Oh, what does that mean?  It’s not exactly clear now, is it?  Here’s how their scam works.   You click next and they charge half of your trip (as expected, because these are people renting their homes out to people) to your gift card balance.  But what they are NOT telling you is that on March 19th, they are NOT going to charge the other half to your AirBnB balance.  Nope.  They aren’t.  They are going to charge it to your credit card – you know, the one you set up your AirBnB account with.
So, if you bought a five hundred dollar gift card for that trip three weeks out, when you click on book, they are going to take half cost of your trip out of your AirBnB balance.  When it comes to paying for the other half, they are going to charge your credit card, leaving you with a balance in your AirBnB account.

At first, you might think this is a simple “bad design” of their website.  If you start googling around, you will find that AirBnB Customers have been getting scammed for three years this way.  They buy a gift card for themselves or someone else, and apply it to their trip, only to get the second half of their trip charged to their credit card. 
After this happens to you, you search for a phone number or email address on their website, to no avail.  Sure, you see this icon on their website, but you cannot click on it.  Conveniently, there is no phone number or email address anywhere on there on how to “contact us”.
Next, you do what anyone else would do.  You google until you find a link to click on (not from their website) and you get in a chat session.  After explaining to the person on the other end of the chat what the problem is, they send you several non-related links to other problems, but not to what you want to do – which is to charge the rest of your trip to your gift card balance.  Next, you google around and find the phone number to call, and that brings you to a person.  Ahhh.  Finally, a real person, right?  This person then tells you what you want to do is NOT possible.  You can only book the first half of your trip to your gift card balance, and the second half goes on your credit card.  Now why is that?   Well, the solution is easy.  AirBnB has figured out that they can sit on your money as long as it takes you to find another trip to book.  If you aren’t going to take a trip for six months, well, it sucks to be you.  They now have your money in their bank for six months, until you decide to use it.
You ask to speak to a supervisor, and then that happens.  The supervisor tells you the same thing.  He apologizes and says there is nothing they can do, and that your feedback is welcome.  They make it sound like they are going to do something about it, right?  Wrong.  We are nearing the end of February 2019.  A quick google search finds that this little scam they have going has been in the works for YEARS.  Yes, years.  Here is a link from their own website telling you why NOT to buy gift cards from AirBnB:  https://community.withairbnb.com/t5/Help/Reasons-NOT-to-buy-gift-card-for-Airbnb/td-p/570579

Wow.  That was two years ago.  You would think that if this was an oversight on AirBnB’s behalf, they would have fixed it by now.
Now we know how billionaires make their money.  The create companies and then rip off their customers, and then drive around in their fancy cars and pretend they are better than everyone else.

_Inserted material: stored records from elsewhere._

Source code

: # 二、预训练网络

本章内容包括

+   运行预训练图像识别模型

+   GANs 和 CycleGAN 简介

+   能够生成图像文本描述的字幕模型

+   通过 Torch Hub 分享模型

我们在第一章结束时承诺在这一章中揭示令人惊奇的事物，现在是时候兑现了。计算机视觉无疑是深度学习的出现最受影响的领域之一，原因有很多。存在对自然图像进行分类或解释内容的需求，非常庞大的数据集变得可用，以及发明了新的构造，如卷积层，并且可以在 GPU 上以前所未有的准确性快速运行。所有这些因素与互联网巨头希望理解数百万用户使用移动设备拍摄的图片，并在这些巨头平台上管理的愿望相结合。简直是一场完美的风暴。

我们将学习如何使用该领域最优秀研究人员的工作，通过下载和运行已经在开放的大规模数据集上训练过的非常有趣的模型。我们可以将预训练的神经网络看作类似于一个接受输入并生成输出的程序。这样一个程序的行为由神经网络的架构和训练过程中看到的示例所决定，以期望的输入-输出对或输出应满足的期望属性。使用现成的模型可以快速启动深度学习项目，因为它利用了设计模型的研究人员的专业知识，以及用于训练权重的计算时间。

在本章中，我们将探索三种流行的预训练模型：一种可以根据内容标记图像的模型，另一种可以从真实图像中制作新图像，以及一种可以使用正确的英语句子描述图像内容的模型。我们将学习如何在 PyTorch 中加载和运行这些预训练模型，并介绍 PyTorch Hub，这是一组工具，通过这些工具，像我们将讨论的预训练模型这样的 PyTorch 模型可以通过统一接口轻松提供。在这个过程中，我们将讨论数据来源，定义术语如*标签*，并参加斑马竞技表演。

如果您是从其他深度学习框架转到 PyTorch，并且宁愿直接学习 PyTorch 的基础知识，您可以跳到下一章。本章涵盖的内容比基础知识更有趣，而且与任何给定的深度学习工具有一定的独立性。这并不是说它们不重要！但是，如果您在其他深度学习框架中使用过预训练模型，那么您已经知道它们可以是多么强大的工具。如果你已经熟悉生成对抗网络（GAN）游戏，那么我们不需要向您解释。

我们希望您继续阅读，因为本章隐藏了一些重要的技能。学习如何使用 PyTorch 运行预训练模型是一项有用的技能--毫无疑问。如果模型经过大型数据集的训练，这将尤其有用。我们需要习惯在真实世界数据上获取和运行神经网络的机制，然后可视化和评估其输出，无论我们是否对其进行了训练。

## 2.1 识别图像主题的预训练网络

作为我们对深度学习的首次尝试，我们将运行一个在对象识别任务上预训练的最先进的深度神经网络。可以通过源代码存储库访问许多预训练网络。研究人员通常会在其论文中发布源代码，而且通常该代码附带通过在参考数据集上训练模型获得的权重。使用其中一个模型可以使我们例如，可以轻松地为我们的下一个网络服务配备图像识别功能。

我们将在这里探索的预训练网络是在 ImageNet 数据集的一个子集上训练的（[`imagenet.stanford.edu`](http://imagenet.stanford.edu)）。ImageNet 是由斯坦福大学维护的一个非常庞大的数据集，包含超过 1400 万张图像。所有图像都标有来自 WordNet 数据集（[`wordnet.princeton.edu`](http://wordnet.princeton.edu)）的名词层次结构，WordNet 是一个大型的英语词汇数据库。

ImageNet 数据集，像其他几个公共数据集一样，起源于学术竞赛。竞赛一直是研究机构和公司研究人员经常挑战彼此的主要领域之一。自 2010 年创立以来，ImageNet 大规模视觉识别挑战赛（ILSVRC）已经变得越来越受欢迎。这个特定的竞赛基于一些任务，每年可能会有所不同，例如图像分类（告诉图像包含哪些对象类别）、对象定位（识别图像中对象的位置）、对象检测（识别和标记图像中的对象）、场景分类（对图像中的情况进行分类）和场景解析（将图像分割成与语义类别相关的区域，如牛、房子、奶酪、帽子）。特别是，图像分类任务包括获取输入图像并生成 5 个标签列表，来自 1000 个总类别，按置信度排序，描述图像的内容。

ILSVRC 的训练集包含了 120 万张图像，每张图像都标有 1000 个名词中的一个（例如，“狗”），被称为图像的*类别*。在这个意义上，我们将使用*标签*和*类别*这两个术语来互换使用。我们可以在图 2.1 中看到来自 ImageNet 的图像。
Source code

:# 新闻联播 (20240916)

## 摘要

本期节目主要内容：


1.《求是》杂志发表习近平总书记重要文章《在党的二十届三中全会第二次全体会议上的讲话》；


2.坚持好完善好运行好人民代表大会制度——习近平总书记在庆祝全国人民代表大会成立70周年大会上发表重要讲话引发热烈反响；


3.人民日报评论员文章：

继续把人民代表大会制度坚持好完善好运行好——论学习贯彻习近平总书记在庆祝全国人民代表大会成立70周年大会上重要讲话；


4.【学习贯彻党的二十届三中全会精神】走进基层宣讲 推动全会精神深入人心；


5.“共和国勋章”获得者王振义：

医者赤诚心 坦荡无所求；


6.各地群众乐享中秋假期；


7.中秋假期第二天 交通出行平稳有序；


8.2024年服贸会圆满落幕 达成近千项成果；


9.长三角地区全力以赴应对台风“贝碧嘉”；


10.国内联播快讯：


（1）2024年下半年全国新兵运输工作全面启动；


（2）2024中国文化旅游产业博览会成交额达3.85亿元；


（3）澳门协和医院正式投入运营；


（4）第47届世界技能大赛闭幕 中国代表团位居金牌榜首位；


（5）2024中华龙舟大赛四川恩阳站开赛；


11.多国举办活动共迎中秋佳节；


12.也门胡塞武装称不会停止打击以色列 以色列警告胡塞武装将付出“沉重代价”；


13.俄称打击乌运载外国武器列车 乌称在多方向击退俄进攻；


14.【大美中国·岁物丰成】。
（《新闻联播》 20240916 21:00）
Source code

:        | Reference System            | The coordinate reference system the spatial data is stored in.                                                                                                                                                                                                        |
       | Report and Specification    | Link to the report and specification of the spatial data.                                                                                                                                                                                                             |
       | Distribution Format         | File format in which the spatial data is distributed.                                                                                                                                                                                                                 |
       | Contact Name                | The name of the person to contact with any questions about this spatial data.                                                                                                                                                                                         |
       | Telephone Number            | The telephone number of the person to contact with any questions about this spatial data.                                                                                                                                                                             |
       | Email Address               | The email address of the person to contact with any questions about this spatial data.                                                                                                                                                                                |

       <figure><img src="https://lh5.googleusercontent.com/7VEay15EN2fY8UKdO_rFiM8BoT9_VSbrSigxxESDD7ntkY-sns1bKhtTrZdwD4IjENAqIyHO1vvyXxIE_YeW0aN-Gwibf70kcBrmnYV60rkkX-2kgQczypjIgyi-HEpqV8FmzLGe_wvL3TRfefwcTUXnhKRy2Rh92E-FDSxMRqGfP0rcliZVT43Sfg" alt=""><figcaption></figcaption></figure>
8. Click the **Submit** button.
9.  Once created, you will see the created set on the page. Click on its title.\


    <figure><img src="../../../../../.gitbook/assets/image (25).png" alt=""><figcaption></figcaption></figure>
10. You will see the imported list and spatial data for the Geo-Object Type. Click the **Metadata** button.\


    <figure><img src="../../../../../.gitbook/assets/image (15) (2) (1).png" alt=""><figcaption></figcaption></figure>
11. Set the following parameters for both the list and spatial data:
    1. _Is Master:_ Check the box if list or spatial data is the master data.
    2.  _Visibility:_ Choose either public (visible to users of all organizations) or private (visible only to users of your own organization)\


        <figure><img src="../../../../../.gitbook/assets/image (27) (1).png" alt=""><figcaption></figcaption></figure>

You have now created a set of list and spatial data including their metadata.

Wouldn’t you love to know how much money is tied up in AirBnB’s coffer, never to be spent on trips because unknowing customers innocently buy gift cards for their loved ones, or you want to go on a corporate trip and not stay in the same old hotel chain and then discover there’s no way to unlock your money.
Shame on you, Brian.  Shame on you.  Maybe we should retitle that “100 most dishonest people of 2015”



Comments

  1. Wow. Brilliant write-up. Looks like we all know how Brian got so filthy rich.